Goal of the exercise => Write out every record below verbatim, omitting the pictures.

(A sequence of records)

* Begin *

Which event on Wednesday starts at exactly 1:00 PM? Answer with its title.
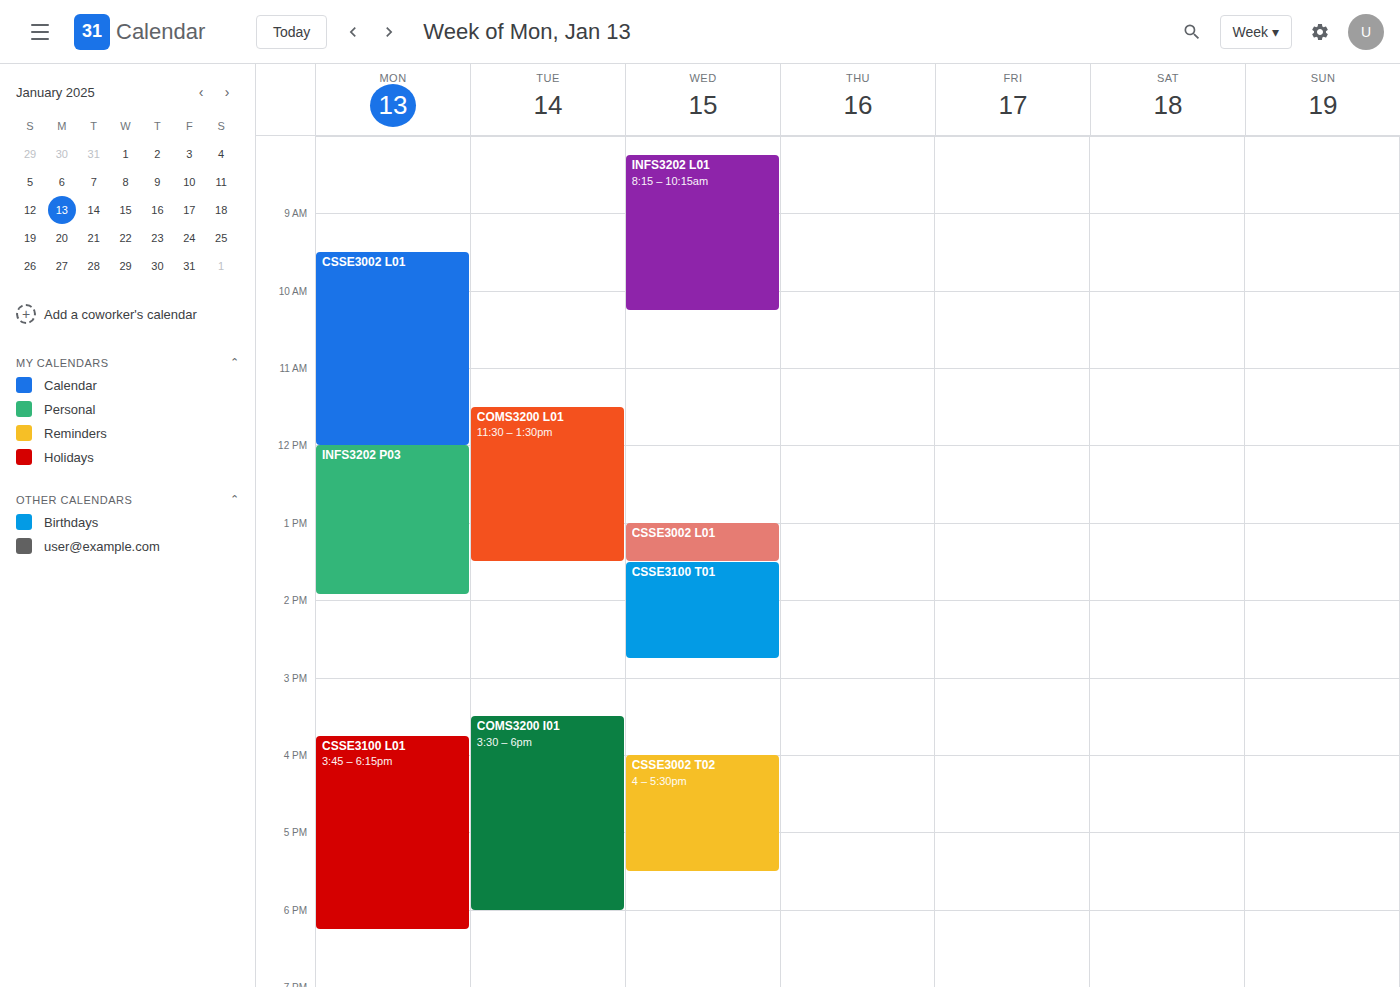
"CSSE3002 L01"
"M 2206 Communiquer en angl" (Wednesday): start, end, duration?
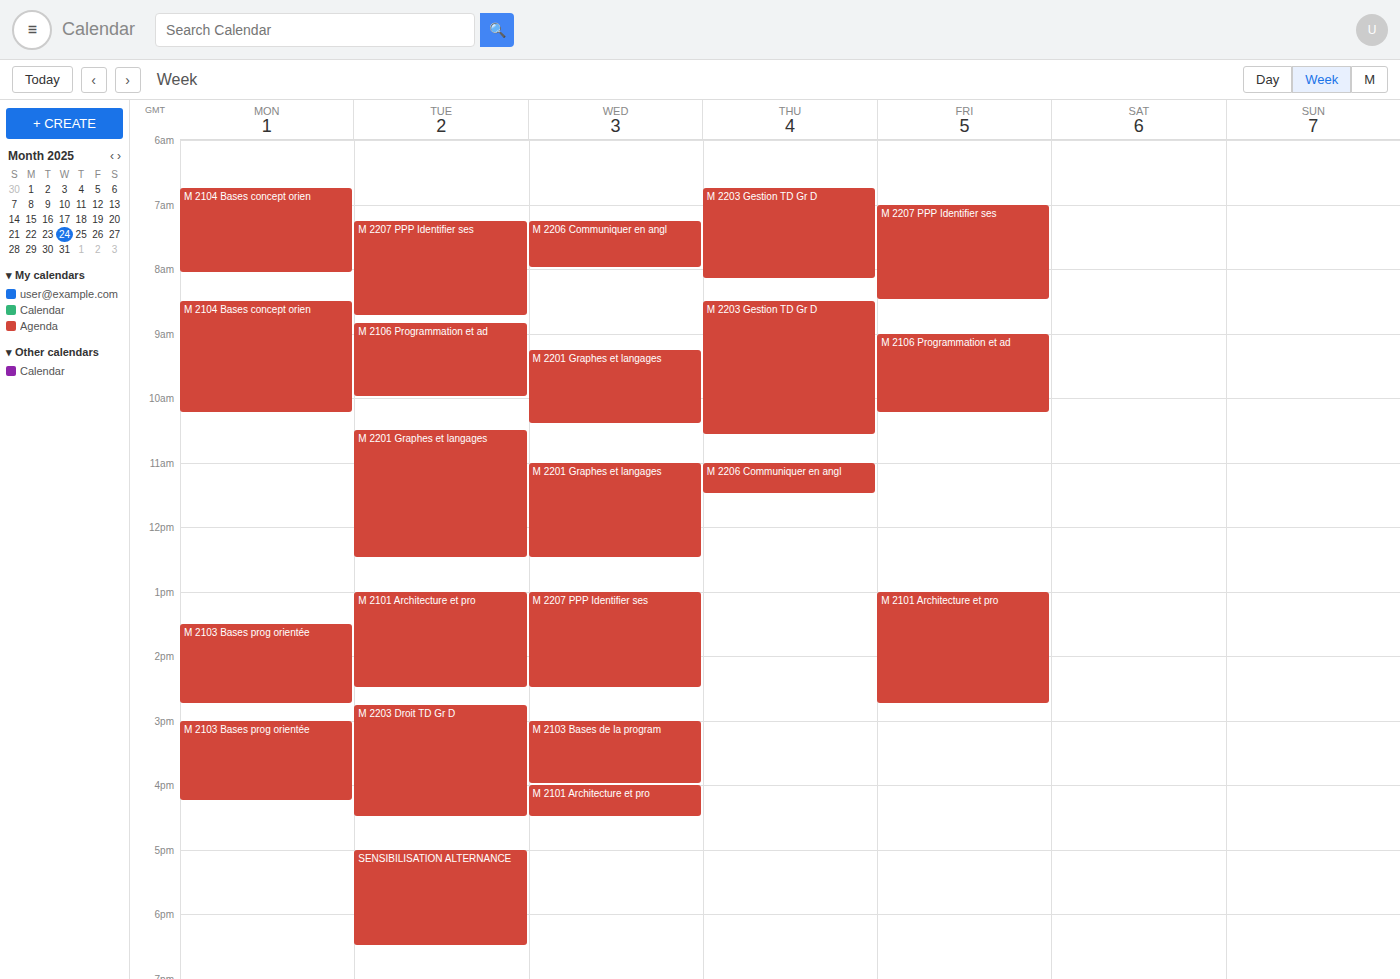
07:15 to 08:00, 45 minutes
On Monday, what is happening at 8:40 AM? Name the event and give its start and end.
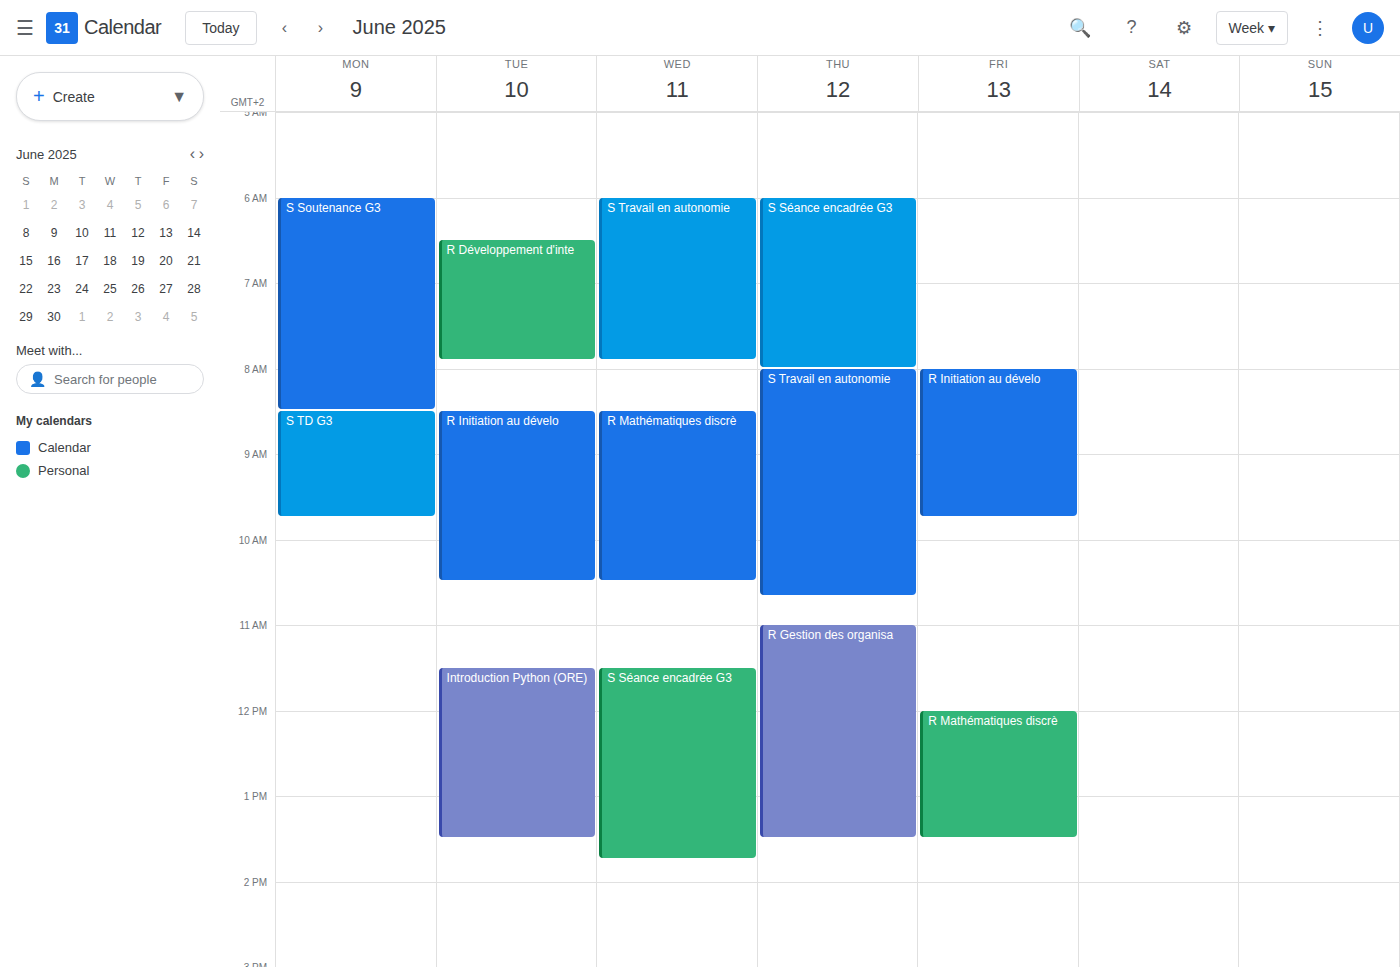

* End *

Result of this task =>
Which event on Wednesday starts at exactly 1:00 PM? Answer with its title.
"CSSE3002 L01"
"M 2206 Communiquer en angl" (Wednesday): start, end, duration?
07:15 to 08:00, 45 minutes
On Monday, what is happening at 8:40 AM? Name the event and give its start and end.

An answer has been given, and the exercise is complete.